Tuesday, January 4, 2011

I don't want to want

While walking to the subway from work, I passed a table on the sidewalk where a vendor was selling knock-off bags. I see him nearly every night, and never stop to look. (I prefer the $10 bag vendor, myself, where they don't even both putting a fake logo on the bags.)

However, this particular night, a woman walking in front of me glanced at the table and then darted right over, asking the vendor "How much for this one!?" Her excitement was almost contagious, I felt myself slowing down and glancing over, wondering what it was she was so excited about and whether I should be excited about it too.

I snapped out of it pretty quickly, but as I walked away I realized what my biggest personal finance pet peeve is: that I want things, and I don't want to want them.
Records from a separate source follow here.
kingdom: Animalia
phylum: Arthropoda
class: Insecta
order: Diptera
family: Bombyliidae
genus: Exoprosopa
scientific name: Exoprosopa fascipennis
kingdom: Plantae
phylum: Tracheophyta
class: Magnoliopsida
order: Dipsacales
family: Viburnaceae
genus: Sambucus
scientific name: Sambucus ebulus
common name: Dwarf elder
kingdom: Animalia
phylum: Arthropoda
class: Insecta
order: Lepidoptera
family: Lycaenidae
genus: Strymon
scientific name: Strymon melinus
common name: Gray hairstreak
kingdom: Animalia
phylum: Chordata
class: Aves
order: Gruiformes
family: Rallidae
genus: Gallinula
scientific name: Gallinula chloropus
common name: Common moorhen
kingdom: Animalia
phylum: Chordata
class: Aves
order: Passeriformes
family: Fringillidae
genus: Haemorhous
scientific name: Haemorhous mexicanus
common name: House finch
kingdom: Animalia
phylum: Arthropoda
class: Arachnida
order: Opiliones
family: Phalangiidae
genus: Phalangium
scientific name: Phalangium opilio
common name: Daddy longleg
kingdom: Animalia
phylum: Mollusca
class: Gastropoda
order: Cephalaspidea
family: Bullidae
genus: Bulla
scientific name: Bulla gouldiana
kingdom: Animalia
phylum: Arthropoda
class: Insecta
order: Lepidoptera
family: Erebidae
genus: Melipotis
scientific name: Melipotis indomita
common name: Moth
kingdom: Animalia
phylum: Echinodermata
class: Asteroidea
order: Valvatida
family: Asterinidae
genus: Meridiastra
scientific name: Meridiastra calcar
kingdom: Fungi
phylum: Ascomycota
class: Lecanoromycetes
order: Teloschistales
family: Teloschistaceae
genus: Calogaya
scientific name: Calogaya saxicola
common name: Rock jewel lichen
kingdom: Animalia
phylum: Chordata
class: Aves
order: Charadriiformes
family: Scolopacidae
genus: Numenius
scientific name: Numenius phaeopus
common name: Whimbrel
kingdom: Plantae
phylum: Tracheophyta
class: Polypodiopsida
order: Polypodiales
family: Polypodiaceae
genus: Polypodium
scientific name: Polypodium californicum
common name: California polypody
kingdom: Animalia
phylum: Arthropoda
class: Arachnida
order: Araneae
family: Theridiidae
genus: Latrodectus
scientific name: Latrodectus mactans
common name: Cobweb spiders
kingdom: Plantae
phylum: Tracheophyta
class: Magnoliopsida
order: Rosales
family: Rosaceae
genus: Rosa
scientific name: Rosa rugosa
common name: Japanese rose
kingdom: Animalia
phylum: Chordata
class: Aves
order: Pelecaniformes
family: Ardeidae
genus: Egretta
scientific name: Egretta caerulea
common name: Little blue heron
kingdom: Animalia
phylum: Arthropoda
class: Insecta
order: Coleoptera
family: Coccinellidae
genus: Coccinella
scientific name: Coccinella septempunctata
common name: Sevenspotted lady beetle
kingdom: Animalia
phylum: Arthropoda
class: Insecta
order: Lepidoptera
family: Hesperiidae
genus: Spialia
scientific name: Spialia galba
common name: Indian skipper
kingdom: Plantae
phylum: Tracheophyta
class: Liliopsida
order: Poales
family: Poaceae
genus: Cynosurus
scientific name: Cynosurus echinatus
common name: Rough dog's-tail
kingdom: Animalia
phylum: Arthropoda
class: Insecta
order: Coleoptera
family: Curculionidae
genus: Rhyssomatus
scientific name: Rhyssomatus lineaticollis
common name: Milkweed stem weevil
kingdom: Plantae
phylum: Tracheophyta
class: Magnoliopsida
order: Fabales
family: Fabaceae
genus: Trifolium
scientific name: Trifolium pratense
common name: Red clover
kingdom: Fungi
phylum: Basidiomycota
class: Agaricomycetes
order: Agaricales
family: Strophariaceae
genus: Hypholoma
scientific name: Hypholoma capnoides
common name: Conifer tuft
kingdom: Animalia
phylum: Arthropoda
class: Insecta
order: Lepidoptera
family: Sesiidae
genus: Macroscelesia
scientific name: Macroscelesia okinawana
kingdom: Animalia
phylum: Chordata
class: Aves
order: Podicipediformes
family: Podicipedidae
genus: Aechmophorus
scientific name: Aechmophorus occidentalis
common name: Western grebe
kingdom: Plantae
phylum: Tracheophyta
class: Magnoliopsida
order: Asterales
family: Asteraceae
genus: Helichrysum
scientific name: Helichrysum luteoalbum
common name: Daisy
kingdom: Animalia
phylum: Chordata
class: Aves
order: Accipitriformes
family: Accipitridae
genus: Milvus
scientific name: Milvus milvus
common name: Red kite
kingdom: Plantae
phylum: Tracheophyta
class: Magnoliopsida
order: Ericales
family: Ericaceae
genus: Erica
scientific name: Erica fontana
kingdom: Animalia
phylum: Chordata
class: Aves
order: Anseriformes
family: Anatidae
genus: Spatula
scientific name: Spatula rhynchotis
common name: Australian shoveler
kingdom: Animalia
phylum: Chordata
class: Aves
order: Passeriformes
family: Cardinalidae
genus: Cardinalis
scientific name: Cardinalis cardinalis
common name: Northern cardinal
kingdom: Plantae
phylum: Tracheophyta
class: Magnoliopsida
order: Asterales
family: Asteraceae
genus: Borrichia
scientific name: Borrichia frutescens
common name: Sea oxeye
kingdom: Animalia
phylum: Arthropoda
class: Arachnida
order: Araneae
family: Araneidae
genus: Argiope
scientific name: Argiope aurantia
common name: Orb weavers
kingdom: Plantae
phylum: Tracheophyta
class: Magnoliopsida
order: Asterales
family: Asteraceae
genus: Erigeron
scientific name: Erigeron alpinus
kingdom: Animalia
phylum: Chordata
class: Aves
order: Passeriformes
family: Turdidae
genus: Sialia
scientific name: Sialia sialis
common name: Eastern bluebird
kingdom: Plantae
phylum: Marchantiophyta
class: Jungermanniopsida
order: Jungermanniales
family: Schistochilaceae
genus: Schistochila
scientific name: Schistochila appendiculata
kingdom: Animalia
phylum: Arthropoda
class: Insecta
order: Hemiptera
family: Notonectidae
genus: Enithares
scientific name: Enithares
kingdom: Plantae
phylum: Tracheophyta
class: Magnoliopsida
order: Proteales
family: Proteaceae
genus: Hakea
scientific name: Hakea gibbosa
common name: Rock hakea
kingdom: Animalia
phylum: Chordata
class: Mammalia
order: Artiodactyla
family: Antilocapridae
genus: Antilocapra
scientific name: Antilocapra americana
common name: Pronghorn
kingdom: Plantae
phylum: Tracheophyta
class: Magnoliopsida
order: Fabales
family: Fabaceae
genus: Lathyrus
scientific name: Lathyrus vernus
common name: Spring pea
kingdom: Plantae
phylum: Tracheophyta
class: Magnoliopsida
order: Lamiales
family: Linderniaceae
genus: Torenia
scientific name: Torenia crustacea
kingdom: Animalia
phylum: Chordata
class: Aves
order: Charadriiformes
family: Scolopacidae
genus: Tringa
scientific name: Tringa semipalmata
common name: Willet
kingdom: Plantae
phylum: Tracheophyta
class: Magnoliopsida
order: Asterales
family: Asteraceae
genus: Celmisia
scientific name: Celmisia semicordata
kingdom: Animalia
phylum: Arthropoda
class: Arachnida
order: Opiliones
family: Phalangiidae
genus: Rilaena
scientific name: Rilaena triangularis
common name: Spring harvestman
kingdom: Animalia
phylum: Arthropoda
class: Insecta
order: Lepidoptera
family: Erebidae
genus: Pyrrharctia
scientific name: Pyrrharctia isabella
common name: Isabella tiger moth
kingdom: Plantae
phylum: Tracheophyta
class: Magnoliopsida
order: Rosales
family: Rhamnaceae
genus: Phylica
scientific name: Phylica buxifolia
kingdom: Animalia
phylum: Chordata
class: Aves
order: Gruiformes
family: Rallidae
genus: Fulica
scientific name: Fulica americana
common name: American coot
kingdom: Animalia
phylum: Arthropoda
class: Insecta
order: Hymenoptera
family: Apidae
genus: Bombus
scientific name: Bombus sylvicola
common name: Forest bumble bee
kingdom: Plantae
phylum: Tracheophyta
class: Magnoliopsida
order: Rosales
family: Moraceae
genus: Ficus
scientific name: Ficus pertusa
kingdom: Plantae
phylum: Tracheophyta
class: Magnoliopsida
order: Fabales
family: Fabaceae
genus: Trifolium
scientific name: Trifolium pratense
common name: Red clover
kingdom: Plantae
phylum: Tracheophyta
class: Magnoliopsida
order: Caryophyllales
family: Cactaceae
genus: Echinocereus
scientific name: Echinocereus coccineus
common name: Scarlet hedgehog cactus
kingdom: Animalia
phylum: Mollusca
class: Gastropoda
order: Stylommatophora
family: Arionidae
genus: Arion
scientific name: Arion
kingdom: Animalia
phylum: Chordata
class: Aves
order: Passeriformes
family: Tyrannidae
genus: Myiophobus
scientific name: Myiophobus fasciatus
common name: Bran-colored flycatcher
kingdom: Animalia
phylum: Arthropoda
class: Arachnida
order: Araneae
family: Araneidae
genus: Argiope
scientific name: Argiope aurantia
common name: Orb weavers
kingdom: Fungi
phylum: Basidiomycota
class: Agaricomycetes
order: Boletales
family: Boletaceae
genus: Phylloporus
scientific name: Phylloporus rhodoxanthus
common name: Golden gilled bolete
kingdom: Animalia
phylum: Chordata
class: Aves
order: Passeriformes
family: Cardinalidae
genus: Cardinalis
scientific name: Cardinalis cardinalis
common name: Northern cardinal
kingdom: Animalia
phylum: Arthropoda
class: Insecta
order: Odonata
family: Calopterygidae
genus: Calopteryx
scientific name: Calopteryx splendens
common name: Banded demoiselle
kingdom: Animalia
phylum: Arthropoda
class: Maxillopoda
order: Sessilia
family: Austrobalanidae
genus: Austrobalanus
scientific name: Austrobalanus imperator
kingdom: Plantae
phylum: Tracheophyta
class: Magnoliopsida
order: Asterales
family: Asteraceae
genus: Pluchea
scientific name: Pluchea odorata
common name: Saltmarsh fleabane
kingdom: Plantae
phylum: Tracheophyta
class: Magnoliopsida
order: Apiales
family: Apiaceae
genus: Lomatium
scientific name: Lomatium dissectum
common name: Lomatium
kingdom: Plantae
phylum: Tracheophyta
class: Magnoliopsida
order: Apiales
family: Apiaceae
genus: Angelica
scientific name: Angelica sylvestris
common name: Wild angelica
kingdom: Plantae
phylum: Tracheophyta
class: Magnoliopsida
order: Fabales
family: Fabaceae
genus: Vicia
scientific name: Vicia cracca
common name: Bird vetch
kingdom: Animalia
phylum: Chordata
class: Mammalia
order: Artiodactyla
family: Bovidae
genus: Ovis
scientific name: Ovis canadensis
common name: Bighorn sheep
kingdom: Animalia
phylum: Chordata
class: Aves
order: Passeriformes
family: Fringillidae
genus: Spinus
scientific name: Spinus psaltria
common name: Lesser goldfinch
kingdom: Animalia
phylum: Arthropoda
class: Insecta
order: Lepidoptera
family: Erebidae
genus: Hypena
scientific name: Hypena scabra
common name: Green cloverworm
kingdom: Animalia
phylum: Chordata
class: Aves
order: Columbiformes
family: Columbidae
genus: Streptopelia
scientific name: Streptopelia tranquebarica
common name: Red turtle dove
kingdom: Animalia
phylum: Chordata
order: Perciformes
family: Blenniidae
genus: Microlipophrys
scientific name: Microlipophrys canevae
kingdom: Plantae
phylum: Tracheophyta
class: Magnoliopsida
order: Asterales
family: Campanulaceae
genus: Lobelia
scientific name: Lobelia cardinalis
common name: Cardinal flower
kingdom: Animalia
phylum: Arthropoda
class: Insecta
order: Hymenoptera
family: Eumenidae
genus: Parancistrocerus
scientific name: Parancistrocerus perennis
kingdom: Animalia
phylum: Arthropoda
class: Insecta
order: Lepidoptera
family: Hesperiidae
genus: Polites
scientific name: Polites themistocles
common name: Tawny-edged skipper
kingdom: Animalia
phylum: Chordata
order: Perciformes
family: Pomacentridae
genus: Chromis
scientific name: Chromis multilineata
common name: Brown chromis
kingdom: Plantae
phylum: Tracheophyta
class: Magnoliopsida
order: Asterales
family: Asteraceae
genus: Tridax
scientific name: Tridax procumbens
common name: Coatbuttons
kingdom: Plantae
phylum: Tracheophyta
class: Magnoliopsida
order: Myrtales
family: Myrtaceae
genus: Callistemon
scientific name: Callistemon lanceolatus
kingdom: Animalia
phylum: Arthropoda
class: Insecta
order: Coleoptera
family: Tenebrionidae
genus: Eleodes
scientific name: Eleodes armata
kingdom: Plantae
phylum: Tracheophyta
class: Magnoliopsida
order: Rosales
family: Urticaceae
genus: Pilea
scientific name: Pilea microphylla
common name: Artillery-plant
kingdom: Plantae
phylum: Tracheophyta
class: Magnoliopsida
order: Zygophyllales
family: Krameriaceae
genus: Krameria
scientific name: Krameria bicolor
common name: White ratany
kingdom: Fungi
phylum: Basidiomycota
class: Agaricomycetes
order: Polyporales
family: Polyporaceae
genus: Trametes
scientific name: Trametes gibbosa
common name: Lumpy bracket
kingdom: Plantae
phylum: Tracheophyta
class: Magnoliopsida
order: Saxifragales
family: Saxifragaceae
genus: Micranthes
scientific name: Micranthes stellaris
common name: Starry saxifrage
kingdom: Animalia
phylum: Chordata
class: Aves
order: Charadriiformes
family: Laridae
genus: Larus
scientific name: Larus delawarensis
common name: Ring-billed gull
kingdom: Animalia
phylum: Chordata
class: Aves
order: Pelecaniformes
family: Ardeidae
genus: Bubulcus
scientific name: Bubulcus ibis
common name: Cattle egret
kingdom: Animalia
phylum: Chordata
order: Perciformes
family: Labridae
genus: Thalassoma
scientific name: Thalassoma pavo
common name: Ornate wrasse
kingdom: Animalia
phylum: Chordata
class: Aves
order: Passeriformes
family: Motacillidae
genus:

Not wanting new clothes would mean not buying new clothes. Not wanting a new phone after two years would mean not spending money on a new phone. Not wanting would mean not being interested in products just because they exist.

Alas, I am only human.

Then I watched the movie Objectified, made by the same team that made the documentary Helvetica. Objectified is an interesting look at how products are designed for our use and what that means for us as consumers. 

One of the things that really jumped out at me was how the designers all want to create something that will never go out of style, that will last longer than all those other "old" things out there, but they all talk about the need for consumers to want new things in order to keep them in a job. There's a lot of other interesting bits in there, about Ikea and Apple and Target and how great design should cost less rather than more, but also about how design will be a huge marketing characteristic in the future.

And really what it boils down to is that, in my opinion, the desire to acquire is one of the leading causes of unhappiness but it's almost impossible to eradicate.

How do you temper the desire for things with the desire to not want desire? I know that avoiding advertising is one (really effective) way, but how else?


  1. Ugh, I totally hear you.

    I keep wanting a new tv. Do I need a tv? No. Do I want a new tv? Absolutely yes. So hard. Every time I'm in an electronics store I'm checking out prices. Looking at deals. Saying to myself "Maybe it if was under $XXX amount".

    I hate that I want a new one. My old one works just fine! Why do I want it? It makes no sense. But I do. So all I can do is try to control the urges and give myself a plan "well, save $20 per month in a TV fund and then you can buy it".

    I also hate wanting what I want.

  2. This is a great question, one that I struggle with, and I look forward to what other commenters will say. My greatest weaknesses are clothes and accessories, and so far, I'm trying to keep the wants in check by looking out only for what I objectively need (keeping my work environment and lifestyle in mind) or to replace things that have worn out. I guess it's better than nothing, but I get frustrated by my preference for variety. Also, I'm pretty good at bargain-hunting but sometimes I wonder whether if I pay more for things, such as designer items, that maybe I'll treasure those things more, they'll last longer, and then I'll buy less?

  3. I avoid the shops as much as I can..this helps.

    I'm trying make 2011 my year of conscious spending, so I'm making a wish list and if after 2-3 months I still really want the item then I'll probably buy it.

    I agree it's so hard!

  4. I avoid the stores, as well as the advertising. And I cut down my online "browsing." All of these things have helped me tremendously.

    Yesterday, I was trying to think of a fun thing I could buy with part of my exercise challenge money. But... I couldn't think of anything. I would love it if my enV2 lasted forever. I have all the clothes I need. I think stepping away from the TV, the online store, the ads, helps you to become content with what you have. And when you're content, you don't want more.

  5. You know, I was JUST having a discussion about this with a friend last night.
    I agree with Red that it has to do with advertising on the tv, online and things you get in the mail. I am trying to cut down on my exposure to these things (even if it means abandoning my beloved fashion blogs for a while). I just want to be happy with what I have!

    (I also had a short laugh at the fact that at the bottom of the page, I see an advertisement for Fossil with the words "Shop Now"!)

  6. I worked in a mall for a few years. That's when my spending turned into a problem. I couldn't avoid the advertising, the cute outfits in the windows, the general aura that people exude when they find a good deal.
    Now that I don't work in the mall, I don't want nearly as much. But the things that I do want? Much more expensive. Instead of a $40 dress, I want a $1500 TV. Or a $2000 mattress set.

    I don't want to want, either. The way I curb my desire to shop & spend, is unintentional. I live in an apartment the size of a shoe box. It's tiny, and thus it cannot hold a large TV. It can't hold a king sized bed, which is what I want. There's nowhere to put the cuisinart food processor I want. So, it's naturally impossible for me to buy the things that I want. It's turned into me wanting more space, instead of a new Tv.
    But, we'll see when we move into a larger place what I'll do :S
    A good post :)
    I'm new to your blog, so I'm going to go hop off and check it out!